* PASSAGE SHOWN
*** Block opens ***

Zambia, ABSA US$100m scam– who is involved?

Jean-Pierre Bemba

Jean-Pierre Bemba

On 15th August 2003, a motion to impeach President Levy Patrick Mwanawasa SC was moved in the National Assembly by UPND Chief Whip, Crispin Sibeta.

Sibeta laid impeachment charges that accused Mwanawasa of corruption, nepotism and breaches of the Constitution.

Rooted in the twelve allegations and twenty five counts, was one corrupt allegation that President Mwanawasa received kickbacks from an oil firm and importer of crude oil, Trans Saharan Trading (TST).

MMD Vice- President and Kapompo West Member of Parliament Enoch Kavindele laid 32 documents on the table in Parliament supporting an Opposition impeachment motion against his former boss and MMD President, Levy Patrick Mwanawasa. Many thought Kavindele was suffering from a poor taste of sour grapes. He was fired three months before this motion as Republican Vice-President by Mwanawasa.

Mwanawasa accused Kavindele of practising corruption.

Among the documents Kavindele laid on the table were two books written by Simon Zukas and Andrew Sardanis entitled ‘’Into Exile and Back’’ and ‘’Africa- Another Side of the Coin’’.

Kavindele stated that the 32 documents he had laid on the table of Parliament were to show that Mwanawasa was inherently corrupt and that some of his nefarious activities could be traced to his time when he was practising as a lawyer, his tenure as Republican Vice-President under President Frederick Chiluba and his presidency since 2002.

He recounted how Mwanawasa had tasked a team comprising himself, and Finance Minister Emmanuel Kasonde to raise party funds for the MMD.

*** Block closes ***

* PROVIDED DATA
*** Block opens ***

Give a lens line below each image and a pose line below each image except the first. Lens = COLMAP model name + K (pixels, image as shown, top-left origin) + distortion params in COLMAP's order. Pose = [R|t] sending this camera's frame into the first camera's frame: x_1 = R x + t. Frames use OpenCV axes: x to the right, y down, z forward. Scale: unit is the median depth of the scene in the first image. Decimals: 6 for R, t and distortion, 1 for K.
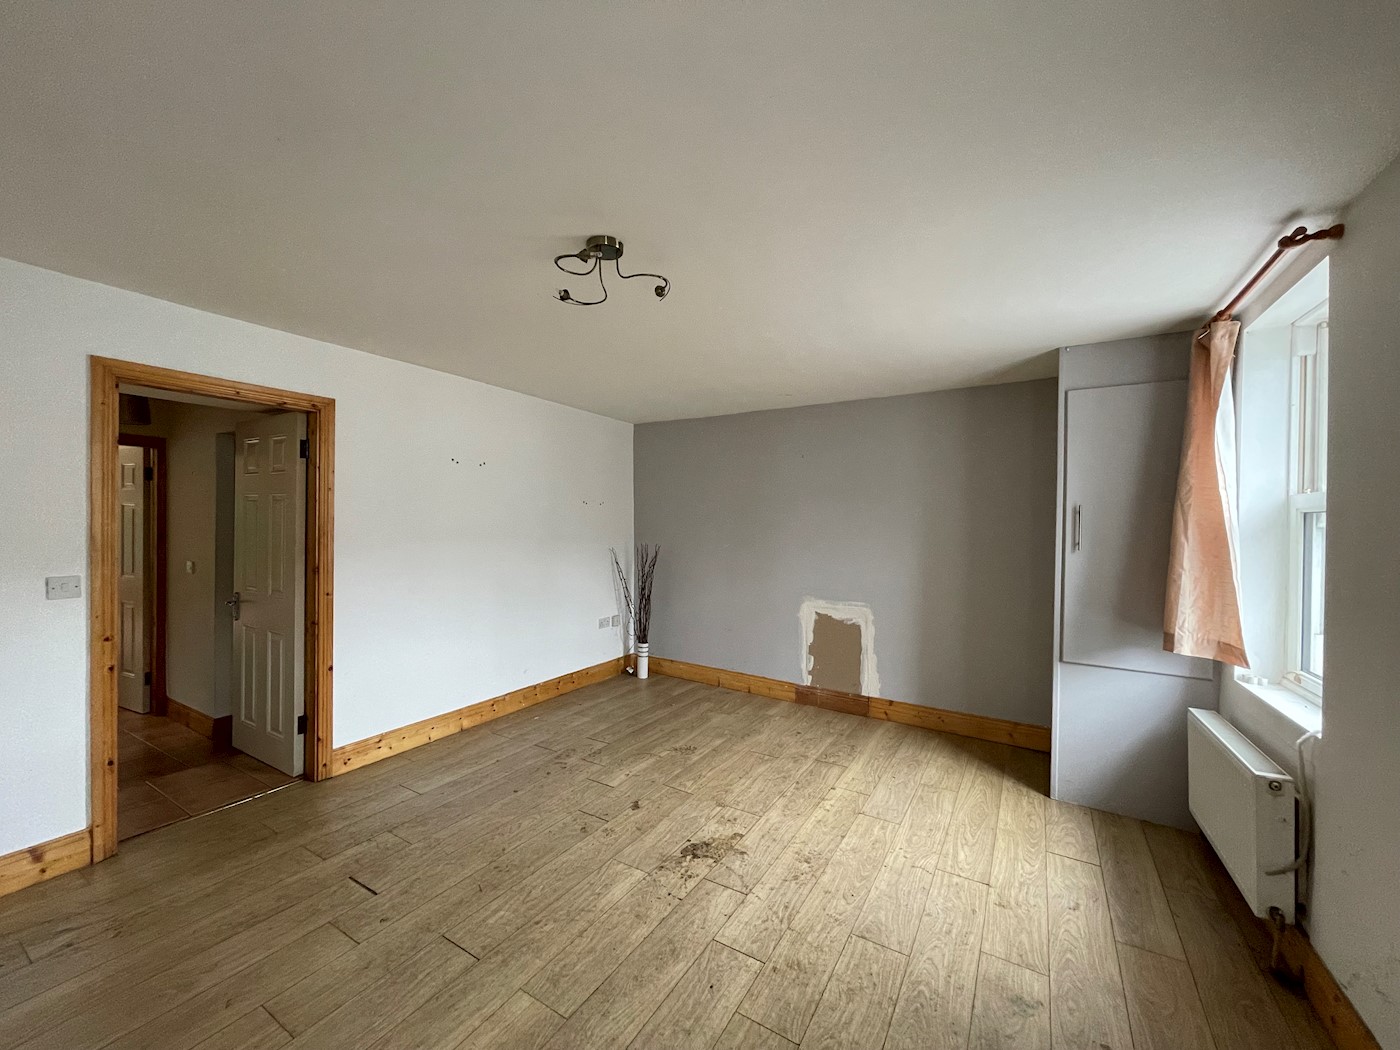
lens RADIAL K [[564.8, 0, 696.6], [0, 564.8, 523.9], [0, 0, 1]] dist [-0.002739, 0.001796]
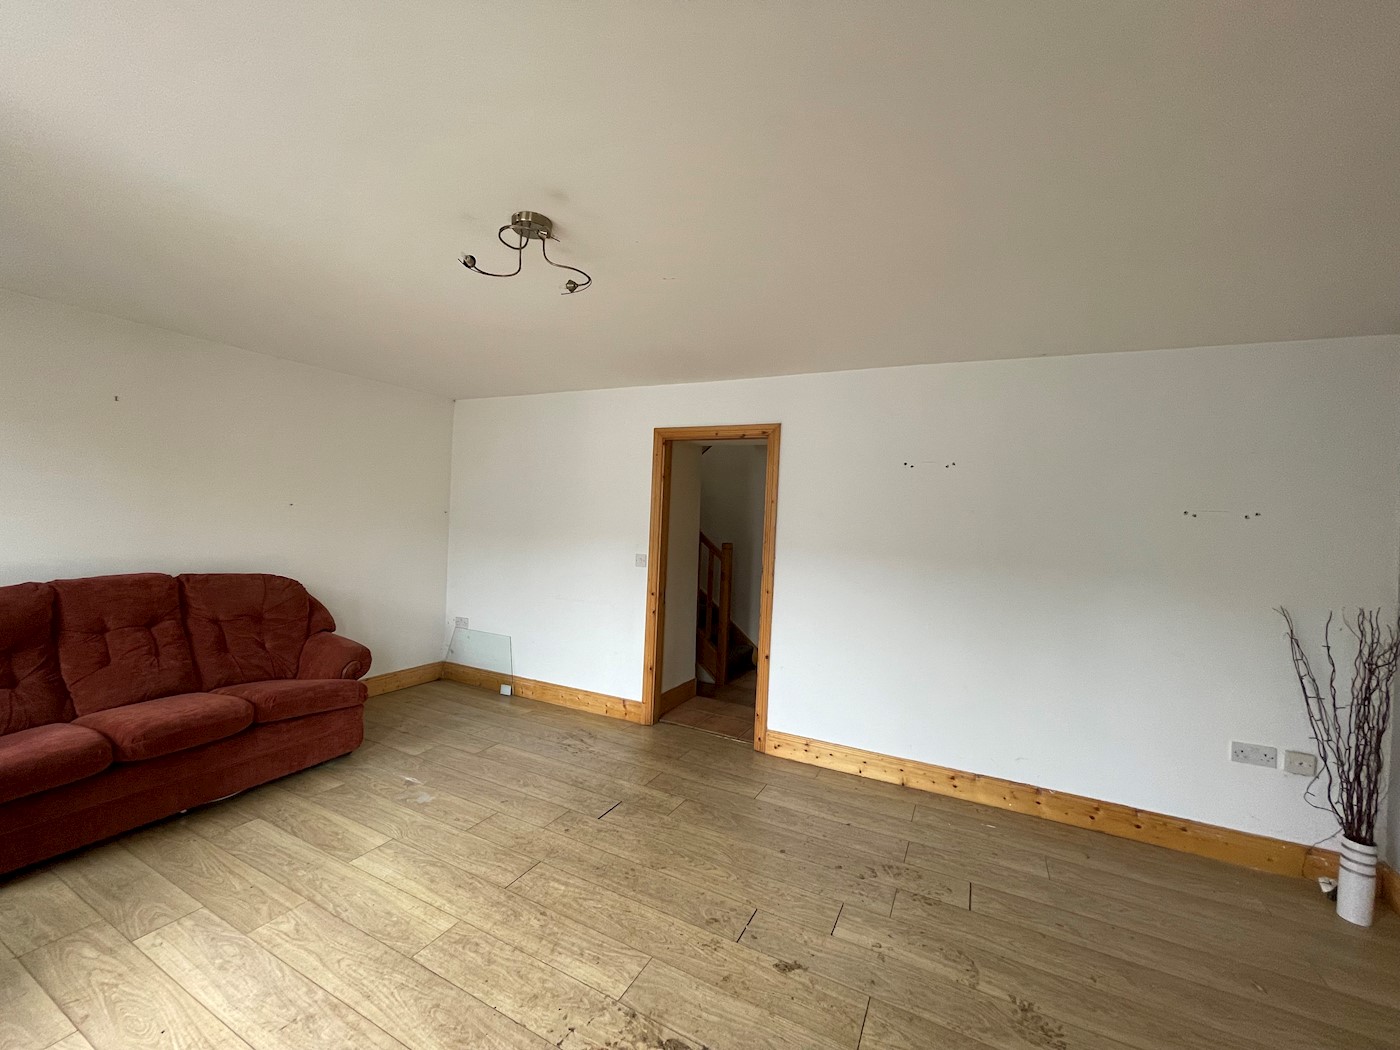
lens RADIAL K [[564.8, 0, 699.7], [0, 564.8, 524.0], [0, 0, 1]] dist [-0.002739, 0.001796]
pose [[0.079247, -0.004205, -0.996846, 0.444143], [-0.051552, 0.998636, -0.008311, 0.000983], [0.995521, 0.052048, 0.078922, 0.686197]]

*** Block closes ***
*** Block opens ***

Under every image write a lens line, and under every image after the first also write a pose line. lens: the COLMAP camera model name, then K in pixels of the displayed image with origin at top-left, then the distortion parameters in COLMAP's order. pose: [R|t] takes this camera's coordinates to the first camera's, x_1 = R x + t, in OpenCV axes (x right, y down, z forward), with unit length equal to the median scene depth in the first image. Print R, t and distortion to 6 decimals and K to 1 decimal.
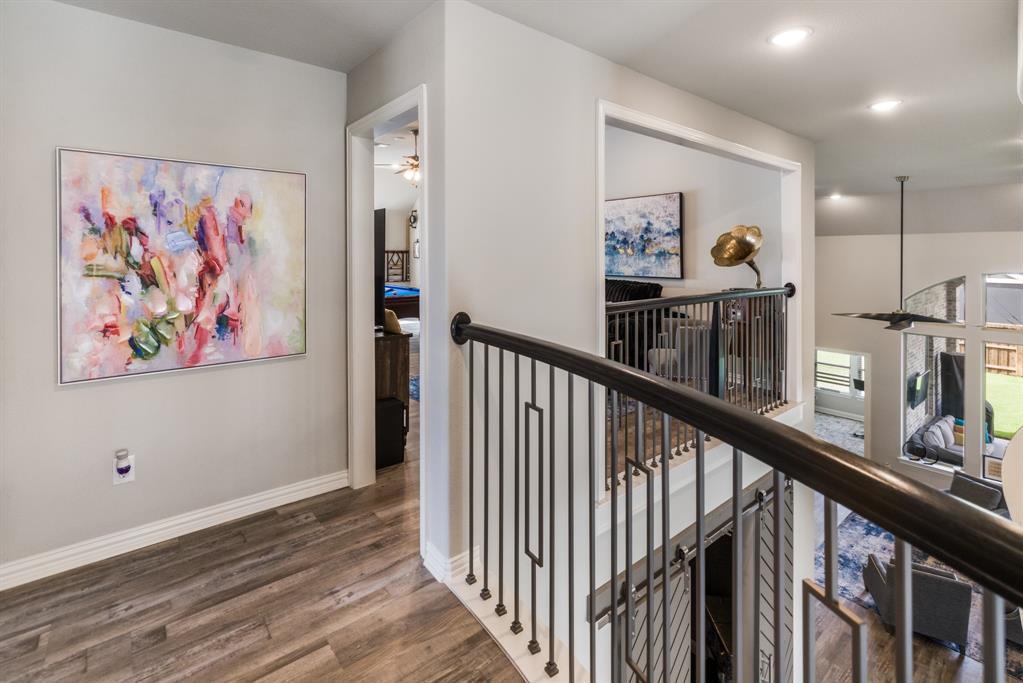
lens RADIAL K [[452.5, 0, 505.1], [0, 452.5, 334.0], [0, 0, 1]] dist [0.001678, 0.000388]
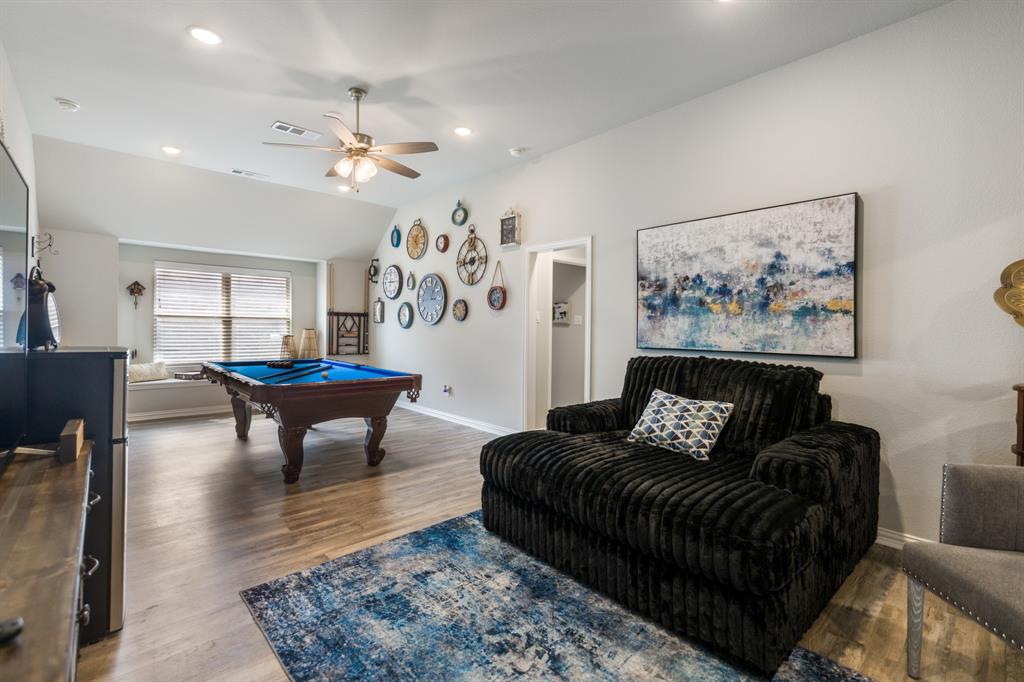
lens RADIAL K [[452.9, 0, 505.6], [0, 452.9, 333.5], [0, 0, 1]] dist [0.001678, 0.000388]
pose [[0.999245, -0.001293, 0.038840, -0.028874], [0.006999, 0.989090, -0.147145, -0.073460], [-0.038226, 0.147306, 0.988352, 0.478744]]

*** Block closes ***

* WORK INSTRUCTION 1
Answer each question from the impeachment article:
(a) Who moved the impeachment motion, and on what date?
(b) How many documents did Kavindele lay on the table in Parliament?
(c) How long before the motion had Kavindele been fired as Republican Vice-President?
* WORK INSTRUCTION 2
Decide whether each statement agrees with the impeachment article:
(a) The impeachment charges included nepotism.
(b) One of the books Kavindele laid on the table was written by Emmanuel Kasonde.
(c) The charges comprised twelve allegations and twenty five counts.
* WORK INSTRUCTION 3
Write out the impeachment article from "Zambia, ABSA US$100m" up to and including "Whip, Crispin Sibeta.".

* WRITTEN RESPONSE 1
(a) UPND Chief Whip Crispin Sibeta moved it on 15th August 2003.
(b) 32 documents.
(c) Three months.

* WRITTEN RESPONSE 2
(a) Yes: "accused Mwanawasa of corruption, nepotism and breaches of the Constitution."
(b) No: "two books written by Simon Zukas and Andrew Sardanis"
(c) Yes: "Rooted in the twelve allegations and twenty five counts"

* WRITTEN RESPONSE 3
Zambia, ABSA US$100m scam– who is involved?

Jean-Pierre Bemba

Jean-Pierre Bemba

On 15th August 2003, a motion to impeach President Levy Patrick Mwanawasa SC was moved in the National Assembly by UPND Chief Whip, Crispin Sibeta.